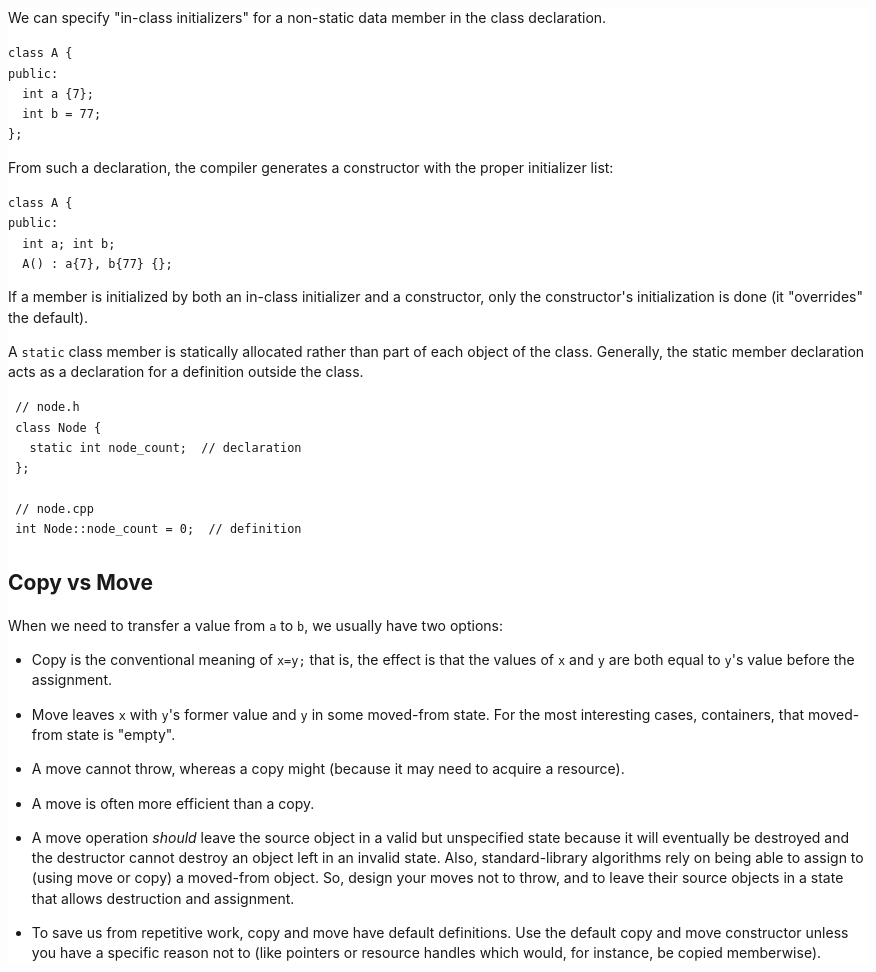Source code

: We can specify "in-class initializers" for a non-static data member in the class
declaration.

    class A {
    public:
      int a {7};
      int b = 77;
    };

From such a declaration, the compiler generates a constructor with the proper
initializer list:

    class A {
    public:
      int a; int b;
      A() : a{7}, b{77} {};

If a member is initialized by both an in-class initializer and a constructor,
only the constructor's initialization is done (it "overrides" the default).

A `static` class member is statically allocated rather than part of each object
of the class. Generally, the static member declaration acts as a declaration for
a definition outside the class.

     // node.h
     class Node {
       static int node_count;  // declaration
     };

     // node.cpp
     int Node::node_count = 0;  // definition


## Copy vs Move

When we need to transfer a value from `a` to `b`, we usually have two options:
- Copy is the conventional meaning of `x=y;` that is, the effect is that the
  values of `x` and `y` are both equal to `y`'s value before the assignment.
- Move leaves `x` with `y`'s former value and `y` in some moved-from state. For
  the most interesting cases, containers, that moved-from state is "empty".

- A move cannot throw, whereas a copy might (because it may need to acquire a
  resource).
- A move is often more efficient than a copy.
- A move operation *should* leave the source object in a valid but unspecified
  state because it will eventually be destroyed and the destructor cannot
  destroy an object left in an invalid state. Also, standard-library algorithms
  rely on being able to assign to (using move or copy) a moved-from object. So,
  design your moves not to throw, and to leave their source objects in a state
  that allows destruction and assignment.
- To save us from repetitive work, copy and move have default definitions. Use
  the default copy and move constructor unless you have a specific reason not to
  (like pointers or resource handles which would, for instance, be copied
  memberwise).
☆ ☆ ☆ ☆
Work task: Pick out every line of the records above that contains the string "value". Case counts.

Answer to this exercise:
When we need to transfer a value from `a` to `b`, we usually have two options:
  values of `x` and `y` are both equal to `y`'s value before the assignment.
- Move leaves `x` with `y`'s former value and `y` in some moved-from state. For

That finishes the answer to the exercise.